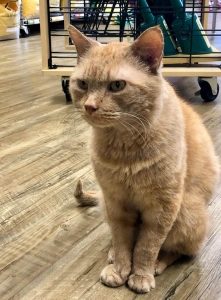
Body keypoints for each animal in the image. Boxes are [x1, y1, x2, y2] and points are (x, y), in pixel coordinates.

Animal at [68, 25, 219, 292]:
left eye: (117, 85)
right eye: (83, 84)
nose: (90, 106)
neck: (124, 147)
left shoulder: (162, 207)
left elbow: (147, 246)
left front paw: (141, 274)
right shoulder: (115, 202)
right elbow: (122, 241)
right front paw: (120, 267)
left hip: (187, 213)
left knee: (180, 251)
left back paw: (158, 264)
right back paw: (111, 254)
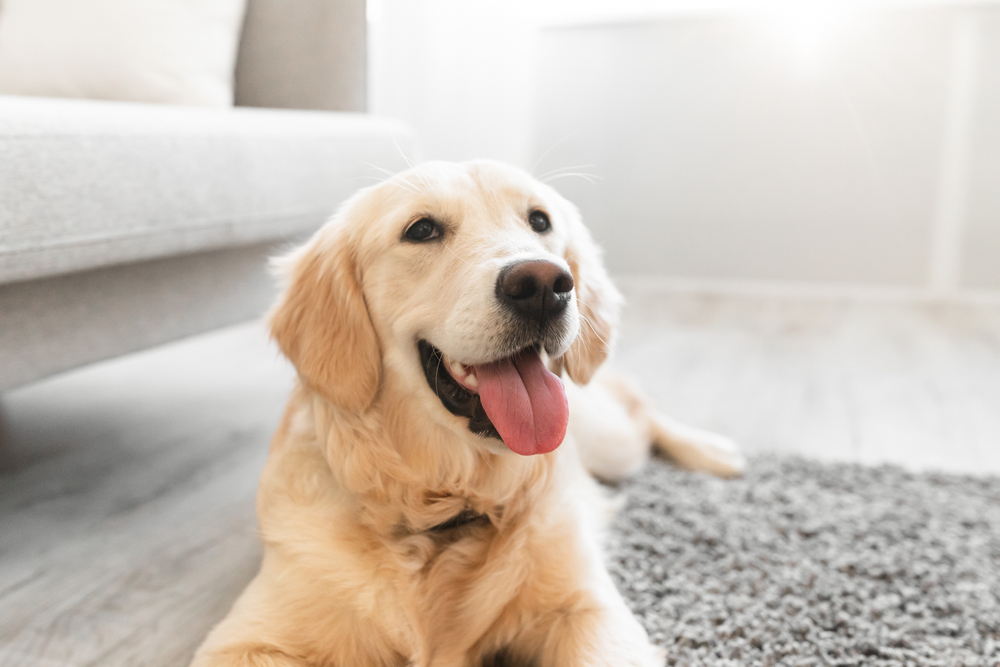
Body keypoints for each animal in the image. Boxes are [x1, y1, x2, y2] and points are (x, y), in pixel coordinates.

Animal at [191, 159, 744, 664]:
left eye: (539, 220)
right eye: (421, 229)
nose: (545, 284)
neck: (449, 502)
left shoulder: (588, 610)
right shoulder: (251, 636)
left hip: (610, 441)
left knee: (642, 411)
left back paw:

+++

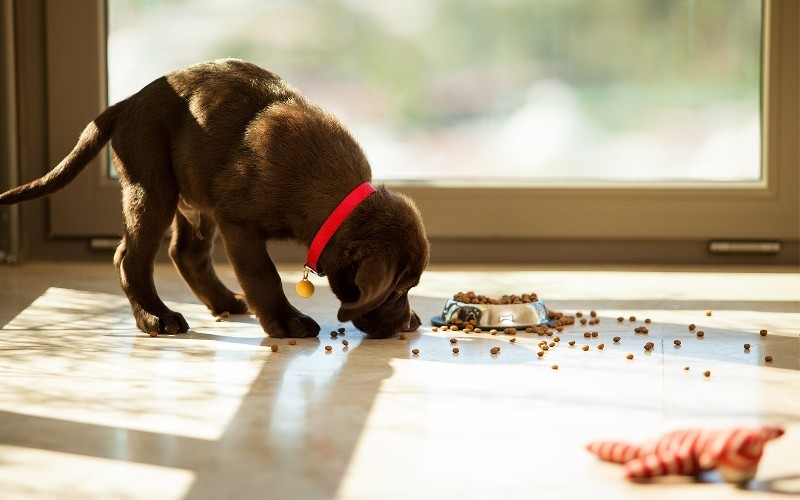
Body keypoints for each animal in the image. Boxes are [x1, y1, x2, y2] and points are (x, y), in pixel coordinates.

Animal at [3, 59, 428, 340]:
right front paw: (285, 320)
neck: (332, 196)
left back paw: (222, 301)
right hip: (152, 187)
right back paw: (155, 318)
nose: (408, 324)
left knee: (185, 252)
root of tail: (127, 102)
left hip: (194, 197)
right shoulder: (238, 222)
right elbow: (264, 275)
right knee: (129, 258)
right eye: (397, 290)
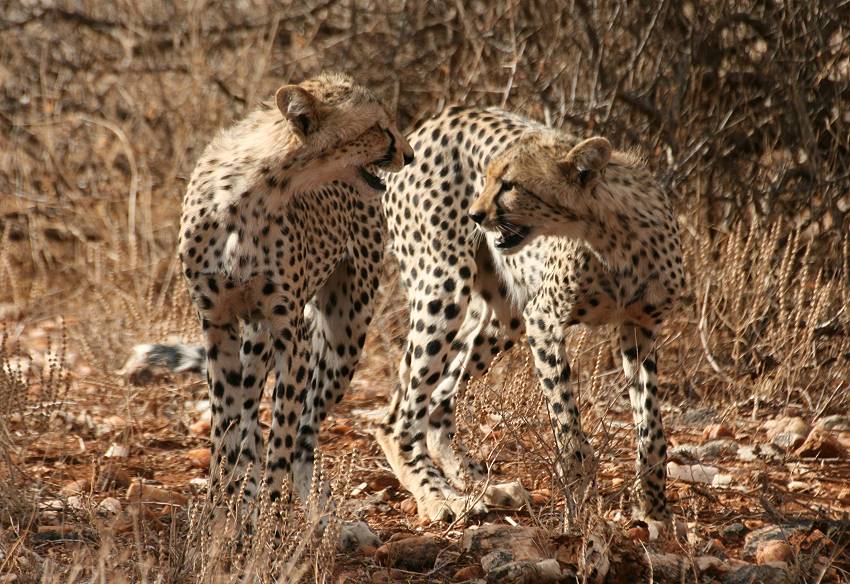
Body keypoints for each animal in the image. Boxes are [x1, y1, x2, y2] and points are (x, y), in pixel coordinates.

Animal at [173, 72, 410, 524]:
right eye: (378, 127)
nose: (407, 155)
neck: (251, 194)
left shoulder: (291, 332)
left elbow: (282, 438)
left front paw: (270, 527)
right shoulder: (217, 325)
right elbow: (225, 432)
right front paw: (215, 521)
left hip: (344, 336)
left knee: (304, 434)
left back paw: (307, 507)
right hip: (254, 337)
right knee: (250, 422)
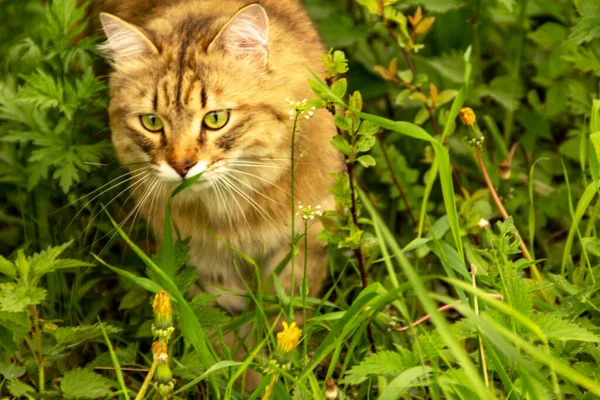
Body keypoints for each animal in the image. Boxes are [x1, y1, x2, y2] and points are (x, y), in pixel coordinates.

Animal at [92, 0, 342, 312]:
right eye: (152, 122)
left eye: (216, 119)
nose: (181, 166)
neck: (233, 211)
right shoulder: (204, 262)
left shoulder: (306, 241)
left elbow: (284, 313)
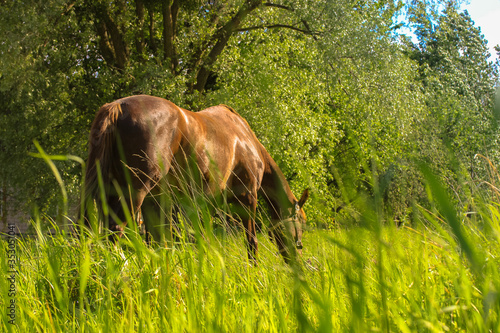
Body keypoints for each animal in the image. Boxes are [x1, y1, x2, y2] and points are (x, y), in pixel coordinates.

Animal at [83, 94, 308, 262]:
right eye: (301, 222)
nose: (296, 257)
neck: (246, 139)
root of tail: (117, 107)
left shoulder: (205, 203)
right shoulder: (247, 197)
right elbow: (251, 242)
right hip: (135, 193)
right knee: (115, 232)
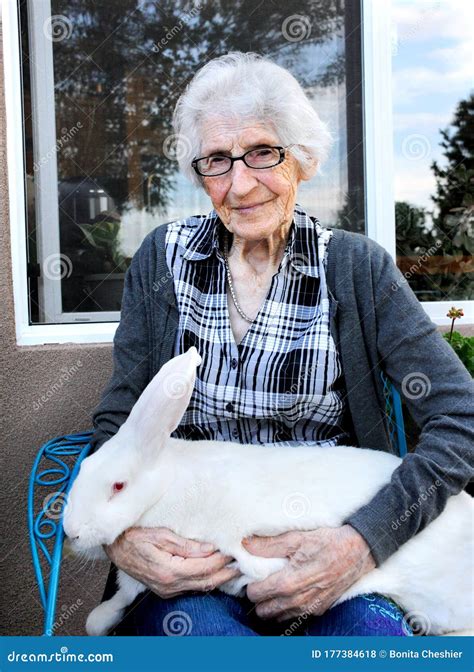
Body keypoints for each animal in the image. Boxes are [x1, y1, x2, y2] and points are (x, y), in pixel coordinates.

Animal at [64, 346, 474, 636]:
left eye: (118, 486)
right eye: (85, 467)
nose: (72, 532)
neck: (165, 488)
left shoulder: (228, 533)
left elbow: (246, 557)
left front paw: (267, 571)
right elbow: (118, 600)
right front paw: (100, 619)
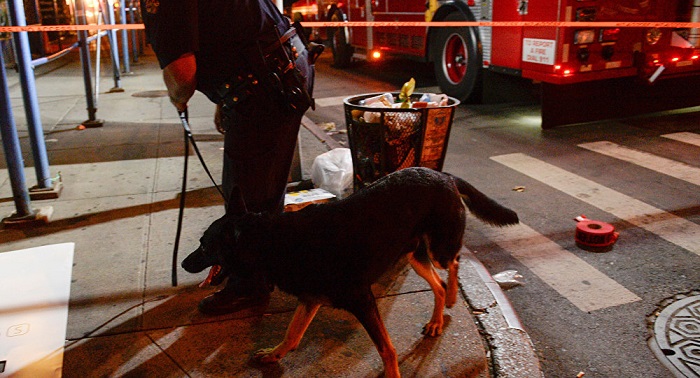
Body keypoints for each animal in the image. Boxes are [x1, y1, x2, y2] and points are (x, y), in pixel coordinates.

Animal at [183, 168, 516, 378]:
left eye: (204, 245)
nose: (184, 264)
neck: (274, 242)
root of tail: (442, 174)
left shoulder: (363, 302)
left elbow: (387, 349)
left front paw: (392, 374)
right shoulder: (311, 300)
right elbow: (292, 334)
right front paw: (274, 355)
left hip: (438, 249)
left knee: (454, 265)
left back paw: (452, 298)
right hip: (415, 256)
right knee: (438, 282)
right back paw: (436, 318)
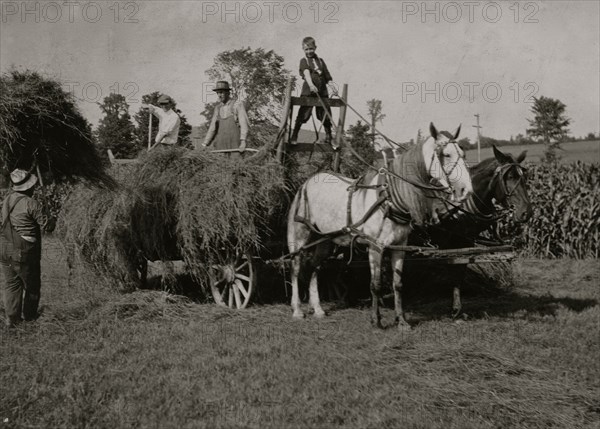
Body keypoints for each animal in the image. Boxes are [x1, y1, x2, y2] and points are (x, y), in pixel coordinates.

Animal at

+++

▸ REQUIREMENT
Copy the lines of the data above exactly as written, beginning with the line containing "left elbow: (387, 349)" and ending with the line containing "right back paw: (436, 318)", and leave out all other lines.

▸ RESPONSE
left elbow: (387, 349)
left front paw: (392, 374)
right shoulder: (311, 300)
right elbow: (292, 334)
right front paw: (274, 355)
left hip: (438, 249)
left knee: (454, 265)
left back paw: (452, 298)
right hip: (415, 256)
right knee: (438, 282)
right back paw: (436, 318)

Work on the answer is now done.